AVAILABLE DATA:
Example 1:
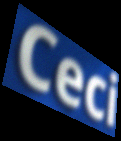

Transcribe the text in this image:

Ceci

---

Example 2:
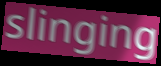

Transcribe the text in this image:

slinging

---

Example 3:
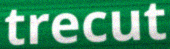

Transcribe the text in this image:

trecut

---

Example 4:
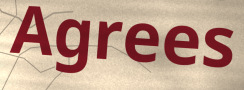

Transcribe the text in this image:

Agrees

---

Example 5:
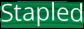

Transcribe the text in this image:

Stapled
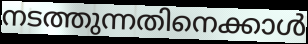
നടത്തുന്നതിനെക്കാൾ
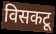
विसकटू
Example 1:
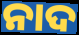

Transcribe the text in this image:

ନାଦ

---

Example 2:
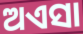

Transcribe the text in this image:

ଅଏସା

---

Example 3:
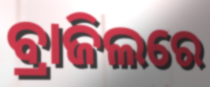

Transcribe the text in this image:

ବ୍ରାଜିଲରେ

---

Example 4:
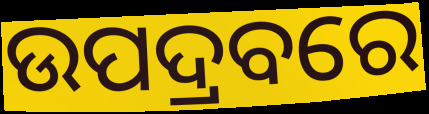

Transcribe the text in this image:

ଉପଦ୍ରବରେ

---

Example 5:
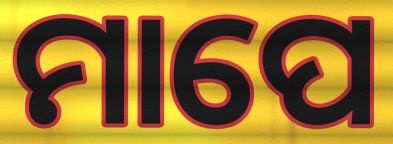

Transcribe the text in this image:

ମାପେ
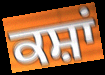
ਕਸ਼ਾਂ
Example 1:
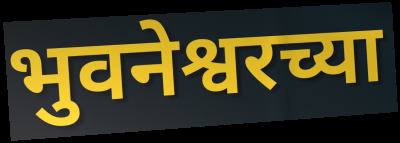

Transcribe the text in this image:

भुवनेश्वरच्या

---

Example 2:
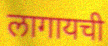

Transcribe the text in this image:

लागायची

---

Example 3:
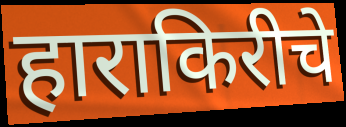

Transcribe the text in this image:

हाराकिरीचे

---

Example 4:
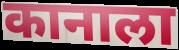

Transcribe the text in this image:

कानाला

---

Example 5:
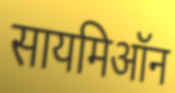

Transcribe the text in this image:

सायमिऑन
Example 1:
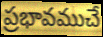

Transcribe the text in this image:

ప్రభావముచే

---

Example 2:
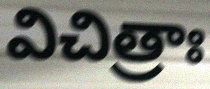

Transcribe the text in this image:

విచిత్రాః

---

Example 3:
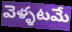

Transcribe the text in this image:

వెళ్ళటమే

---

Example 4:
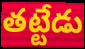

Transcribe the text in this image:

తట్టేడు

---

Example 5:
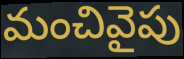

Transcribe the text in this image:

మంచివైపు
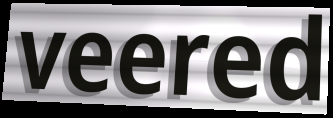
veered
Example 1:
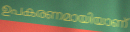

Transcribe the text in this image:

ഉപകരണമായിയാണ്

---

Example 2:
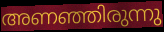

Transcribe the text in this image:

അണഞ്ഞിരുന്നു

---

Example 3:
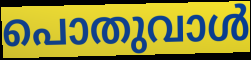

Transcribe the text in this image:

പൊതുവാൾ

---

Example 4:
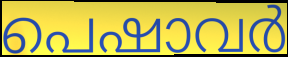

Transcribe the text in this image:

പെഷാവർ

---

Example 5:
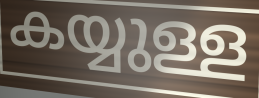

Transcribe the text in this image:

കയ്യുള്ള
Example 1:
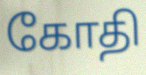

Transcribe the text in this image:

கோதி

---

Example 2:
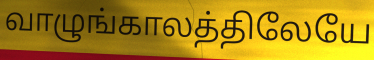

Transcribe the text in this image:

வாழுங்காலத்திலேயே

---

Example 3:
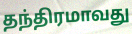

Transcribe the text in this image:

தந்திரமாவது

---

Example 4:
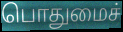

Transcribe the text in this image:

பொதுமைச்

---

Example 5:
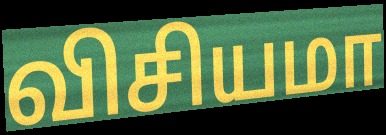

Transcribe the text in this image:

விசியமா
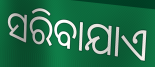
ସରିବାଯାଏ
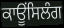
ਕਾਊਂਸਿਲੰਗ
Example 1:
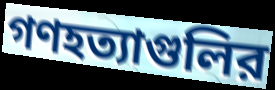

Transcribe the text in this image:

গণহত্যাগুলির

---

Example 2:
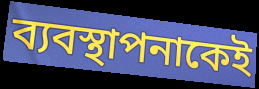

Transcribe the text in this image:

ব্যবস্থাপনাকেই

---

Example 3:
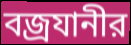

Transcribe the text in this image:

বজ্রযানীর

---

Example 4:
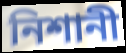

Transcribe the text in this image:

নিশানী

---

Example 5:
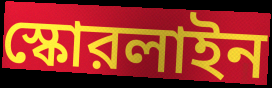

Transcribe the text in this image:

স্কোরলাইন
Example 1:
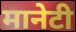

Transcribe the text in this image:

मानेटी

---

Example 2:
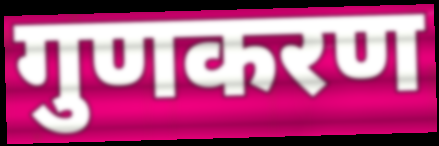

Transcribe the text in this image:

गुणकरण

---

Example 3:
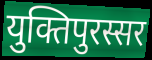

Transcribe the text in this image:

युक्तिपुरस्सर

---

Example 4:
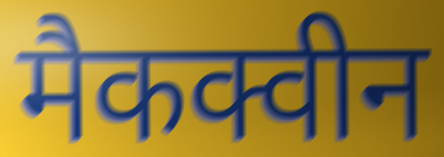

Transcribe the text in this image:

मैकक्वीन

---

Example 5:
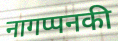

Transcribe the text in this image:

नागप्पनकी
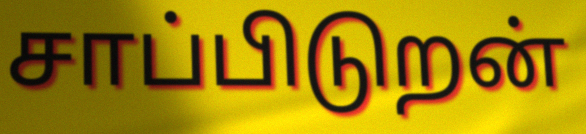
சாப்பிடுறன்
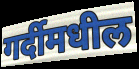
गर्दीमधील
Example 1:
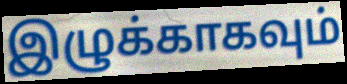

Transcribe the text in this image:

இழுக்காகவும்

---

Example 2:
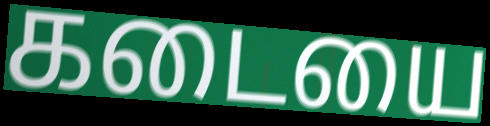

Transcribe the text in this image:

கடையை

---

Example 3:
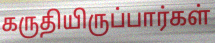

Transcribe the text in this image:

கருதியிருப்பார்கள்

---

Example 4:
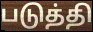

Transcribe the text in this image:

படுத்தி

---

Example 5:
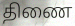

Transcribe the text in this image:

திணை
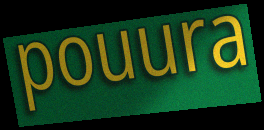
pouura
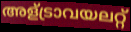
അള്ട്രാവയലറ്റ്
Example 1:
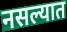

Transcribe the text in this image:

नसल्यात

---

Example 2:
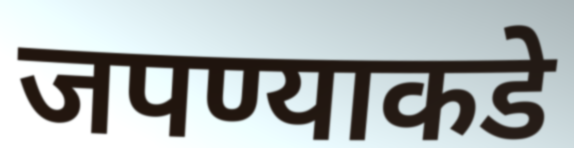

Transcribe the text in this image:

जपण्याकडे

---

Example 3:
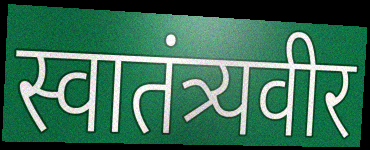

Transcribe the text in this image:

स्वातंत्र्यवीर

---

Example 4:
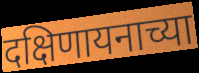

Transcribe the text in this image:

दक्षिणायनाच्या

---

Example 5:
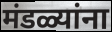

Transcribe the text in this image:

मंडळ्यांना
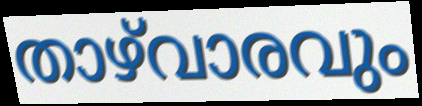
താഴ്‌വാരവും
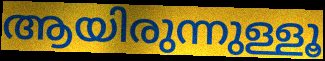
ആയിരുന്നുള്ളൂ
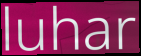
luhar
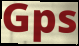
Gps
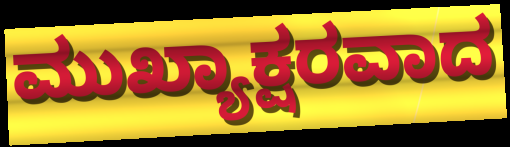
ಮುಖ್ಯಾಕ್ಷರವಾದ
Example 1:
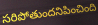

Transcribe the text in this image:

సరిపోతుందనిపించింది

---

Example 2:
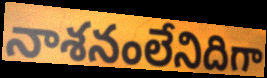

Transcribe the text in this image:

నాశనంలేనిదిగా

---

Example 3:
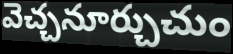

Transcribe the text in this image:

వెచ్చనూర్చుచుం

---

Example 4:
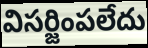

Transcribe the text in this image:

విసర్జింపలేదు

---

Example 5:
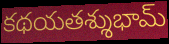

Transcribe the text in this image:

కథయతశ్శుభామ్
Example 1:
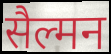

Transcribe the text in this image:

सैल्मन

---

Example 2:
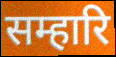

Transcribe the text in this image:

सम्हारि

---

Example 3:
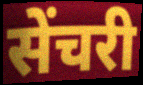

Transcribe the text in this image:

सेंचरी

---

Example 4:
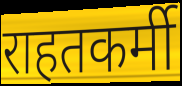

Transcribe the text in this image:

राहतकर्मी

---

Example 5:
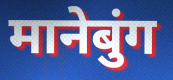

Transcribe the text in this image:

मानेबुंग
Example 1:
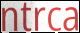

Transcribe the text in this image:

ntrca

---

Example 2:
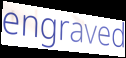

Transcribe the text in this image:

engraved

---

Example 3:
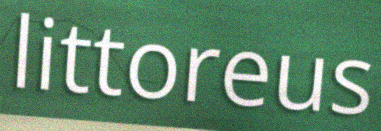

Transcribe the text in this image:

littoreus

WORK REQUIRED: Reproduce the preceding material exactly, skipping pictures.

TASK RESULT:
Example 1:

Transcribe the text in this image:

Ceci

---

Example 2:

Transcribe the text in this image:

slinging

---

Example 3:

Transcribe the text in this image:

trecut

---

Example 4:

Transcribe the text in this image:

Agrees

---

Example 5:

Transcribe the text in this image:

Stapled
നടത്തുന്നതിനെക്കാൾ
विसकटू
Example 1:

Transcribe the text in this image:

ନାଦ

---

Example 2:

Transcribe the text in this image:

ଅଏସା

---

Example 3:

Transcribe the text in this image:

ବ୍ରାଜିଲରେ

---

Example 4:

Transcribe the text in this image:

ଉପଦ୍ରବରେ

---

Example 5:

Transcribe the text in this image:

ମାପେ
ਕਸ਼ਾਂ
Example 1:

Transcribe the text in this image:

भुवनेश्वरच्या

---

Example 2:

Transcribe the text in this image:

लागायची

---

Example 3:

Transcribe the text in this image:

हाराकिरीचे

---

Example 4:

Transcribe the text in this image:

कानाला

---

Example 5:

Transcribe the text in this image:

सायमिऑन
Example 1:

Transcribe the text in this image:

ప్రభావముచే

---

Example 2:

Transcribe the text in this image:

విచిత్రాః

---

Example 3:

Transcribe the text in this image:

వెళ్ళటమే

---

Example 4:

Transcribe the text in this image:

తట్టేడు

---

Example 5:

Transcribe the text in this image:

మంచివైపు
veered
Example 1:

Transcribe the text in this image:

ഉപകരണമായിയാണ്

---

Example 2:

Transcribe the text in this image:

അണഞ്ഞിരുന്നു

---

Example 3:

Transcribe the text in this image:

പൊതുവാൾ

---

Example 4:

Transcribe the text in this image:

പെഷാവർ

---

Example 5:

Transcribe the text in this image:

കയ്യുള്ള
Example 1:

Transcribe the text in this image:

கோதி

---

Example 2:

Transcribe the text in this image:

வாழுங்காலத்திலேயே

---

Example 3:

Transcribe the text in this image:

தந்திரமாவது

---

Example 4:

Transcribe the text in this image:

பொதுமைச்

---

Example 5:

Transcribe the text in this image:

விசியமா
ସରିବାଯାଏ
ਕਾਊਂਸਿਲੰਗ
Example 1:

Transcribe the text in this image:

গণহত্যাগুলির

---

Example 2:

Transcribe the text in this image:

ব্যবস্থাপনাকেই

---

Example 3:

Transcribe the text in this image:

বজ্রযানীর

---

Example 4:

Transcribe the text in this image:

নিশানী

---

Example 5:

Transcribe the text in this image:

স্কোরলাইন
Example 1:

Transcribe the text in this image:

मानेटी

---

Example 2:

Transcribe the text in this image:

गुणकरण

---

Example 3:

Transcribe the text in this image:

युक्तिपुरस्सर

---

Example 4:

Transcribe the text in this image:

मैकक्वीन

---

Example 5:

Transcribe the text in this image:

नागप्पनकी
சாப்பிடுறன்
गर्दीमधील
Example 1:

Transcribe the text in this image:

இழுக்காகவும்

---

Example 2:

Transcribe the text in this image:

கடையை

---

Example 3:

Transcribe the text in this image:

கருதியிருப்பார்கள்

---

Example 4:

Transcribe the text in this image:

படுத்தி

---

Example 5:

Transcribe the text in this image:

திணை
pouura
അള്ട്രാവയലറ്റ്
Example 1:

Transcribe the text in this image:

नसल्यात

---

Example 2:

Transcribe the text in this image:

जपण्याकडे

---

Example 3:

Transcribe the text in this image:

स्वातंत्र्यवीर

---

Example 4:

Transcribe the text in this image:

दक्षिणायनाच्या

---

Example 5:

Transcribe the text in this image:

मंडळ्यांना
താഴ്‌വാരവും
ആയിരുന്നുള്ളൂ
luhar
Gps
ಮುಖ್ಯಾಕ್ಷರವಾದ
Example 1:

Transcribe the text in this image:

సరిపోతుందనిపించింది

---

Example 2:

Transcribe the text in this image:

నాశనంలేనిదిగా

---

Example 3:

Transcribe the text in this image:

వెచ్చనూర్చుచుం

---

Example 4:

Transcribe the text in this image:

విసర్జింపలేదు

---

Example 5:

Transcribe the text in this image:

కథయతశ్శుభామ్
Example 1:

Transcribe the text in this image:

सैल्मन

---

Example 2:

Transcribe the text in this image:

सम्हारि

---

Example 3:

Transcribe the text in this image:

सेंचरी

---

Example 4:

Transcribe the text in this image:

राहतकर्मी

---

Example 5:

Transcribe the text in this image:

मानेबुंग
Example 1:

Transcribe the text in this image:

ntrca

---

Example 2:

Transcribe the text in this image:

engraved

---

Example 3:

Transcribe the text in this image:

littoreus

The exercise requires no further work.